Additionally, please be concerned about the choices utilities are allowed during the period of the freeze, at their “sole discretion.” (Lines 1471-1472) The utilities would be allowed, as one option, to continue their energy efficiency plans during the freeze. That means a settlement agreement the Consumers’ Counsel signed with others, such as our settlement in November 2011 with AEP, could be continued beyond the intended end date of 2014. The terms of this settlement with AEP, for example, contain a limitation on the settlement’s future use. The 2011 settlement agreement allows AEP to charge consumers a lot of money for shared savings, which was not bargained-for to continue beyond 2014. Please amend the Bill to allow parties that settled cases to retain our opportunity to recommend no shared savings or stricter limits on shared savings, to protect Ohio consumers from such charges. And please do not allow for the utilities’ to have the “sole discretion” to choose between continuing plans or amending plans. The Bill, on lines 1010 through 1034, requires the itemization of costs for energy efficiency and renewable energy on customers’ bills. Customers’ bills should also include information for customers that energy efficiency programs can save them money.
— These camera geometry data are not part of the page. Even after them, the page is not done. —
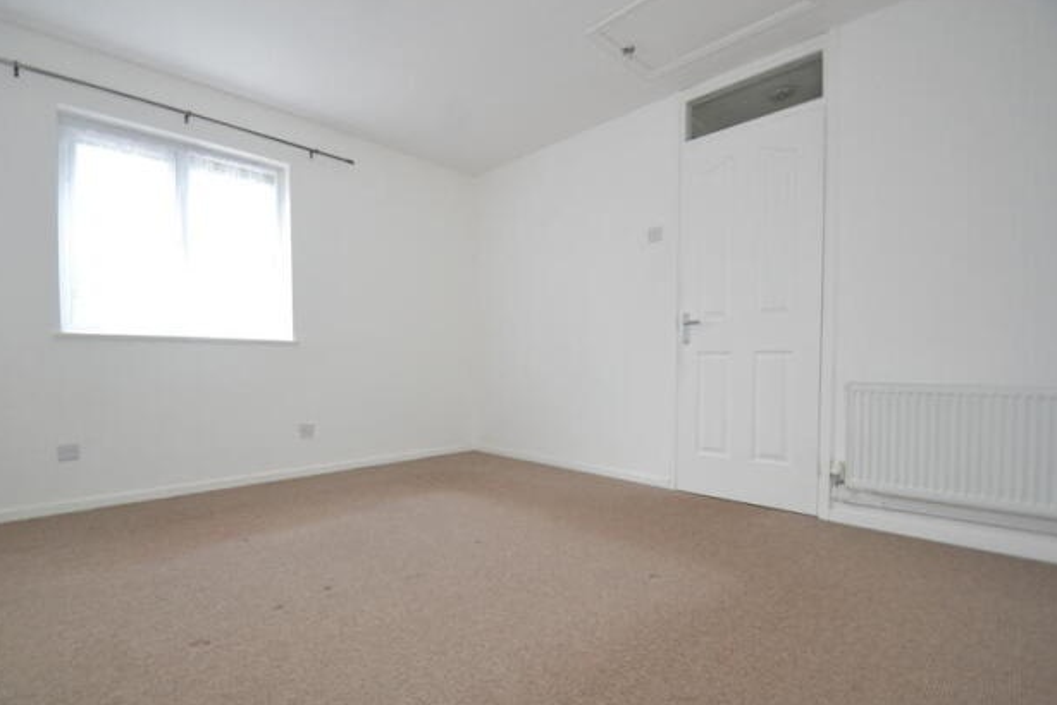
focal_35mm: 16
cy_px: 369
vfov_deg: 73.8
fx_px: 470
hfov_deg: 96.6
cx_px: 498
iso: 400
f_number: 5
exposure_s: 1/100
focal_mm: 10
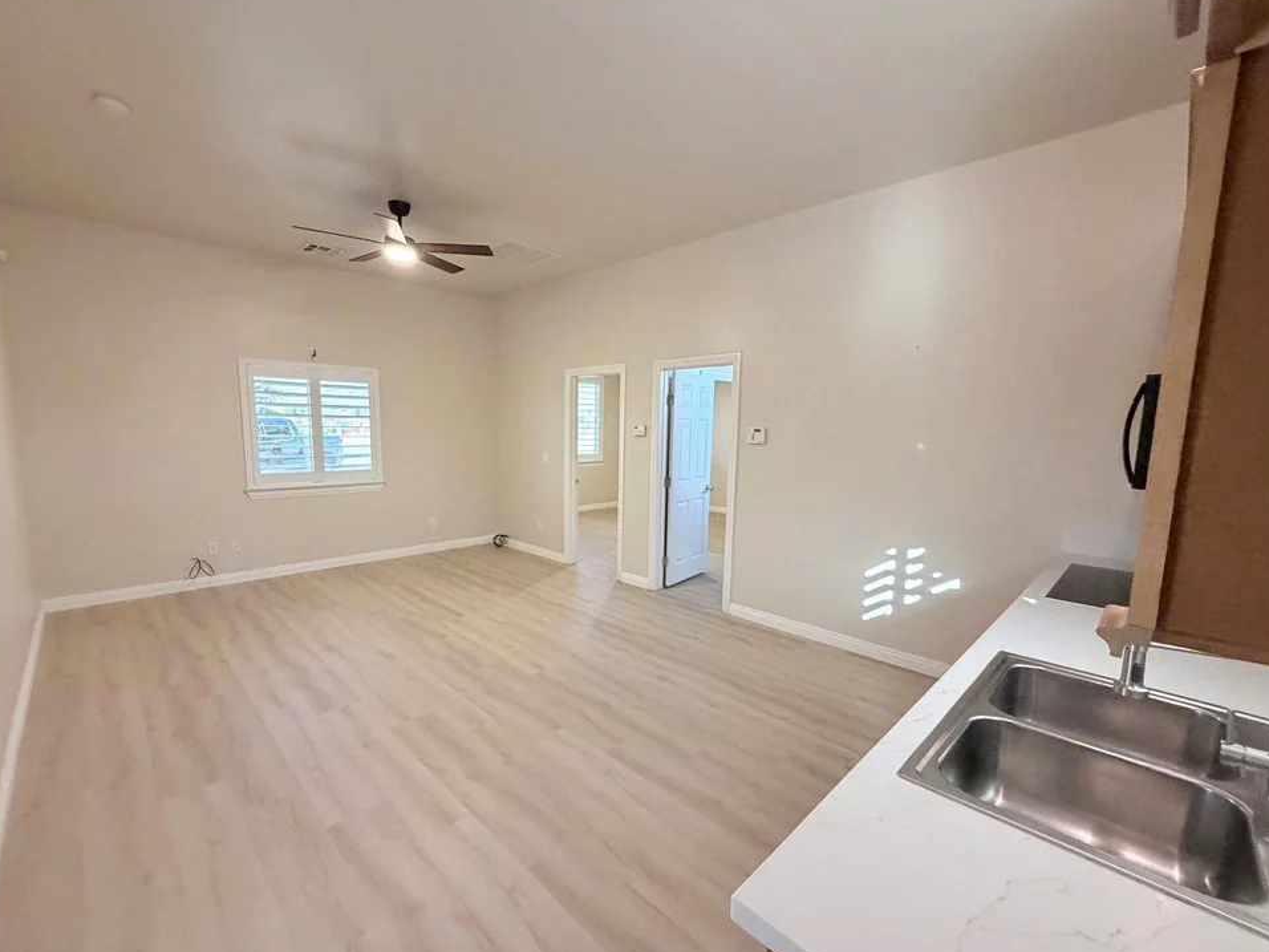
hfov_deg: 98.2
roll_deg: -0.3
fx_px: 550
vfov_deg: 81.7
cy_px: 493
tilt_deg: -6.5
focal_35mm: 15
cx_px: 625
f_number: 2.2
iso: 400
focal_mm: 2.22
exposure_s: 1/60
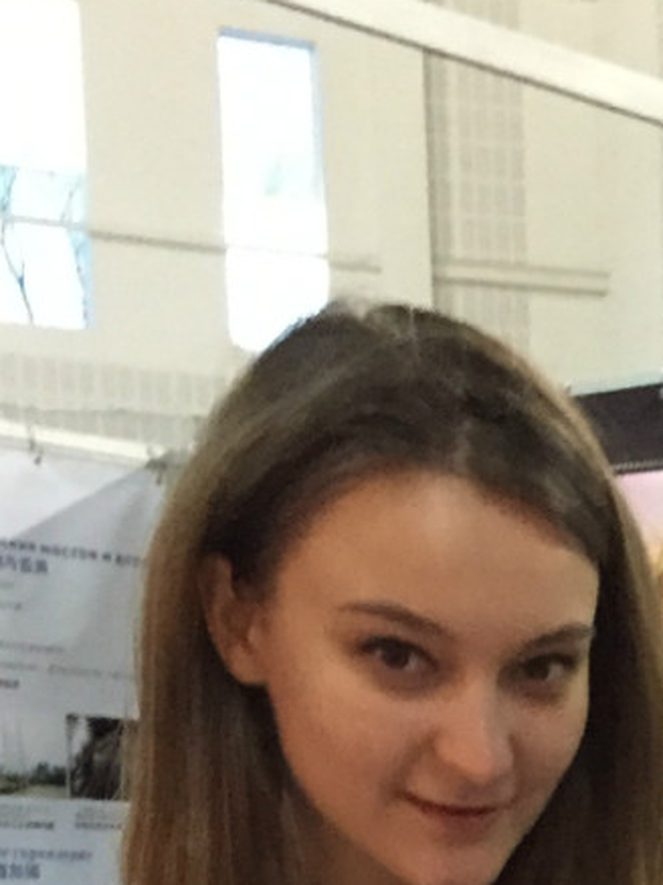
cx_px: 1130
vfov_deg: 16.5
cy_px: 1429
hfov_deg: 12.9
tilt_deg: -8.9
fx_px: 2710
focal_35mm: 106
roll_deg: -0.5
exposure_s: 1/30
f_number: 2.2
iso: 250
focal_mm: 4.15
That concludes my testimony. Thank you again for the opportunity to make recommendations on issues important to electric consumers in 4.2 million Ohio households.
1 See U.S. Energy Information Administration, EIA Electric Power Monthly with Data for August 2013 (October 2013) at 119, Table 5.6B (http://www.eia.gov/electricity/monthly/current_year/october2013.pdf).
2 In the Matter of the Application of The Dayton power and Light Company for Approval of Its Energy Efficiency and Peak Demand Reduction Program Portfolio Plan for 2013 through 2015, PUCO Case No. 13-833-EL-POR et al., Portfolio Plan (Apr. 15, 2013) at 5.
3 R.C. 4928.66(A)(2)(b)) allows the PUCO to amend annual benchmarks if a utility cannot “reasonably achieve the
benchmarks due to regulatory, economic, or technological reasons beyond its reasonable control.”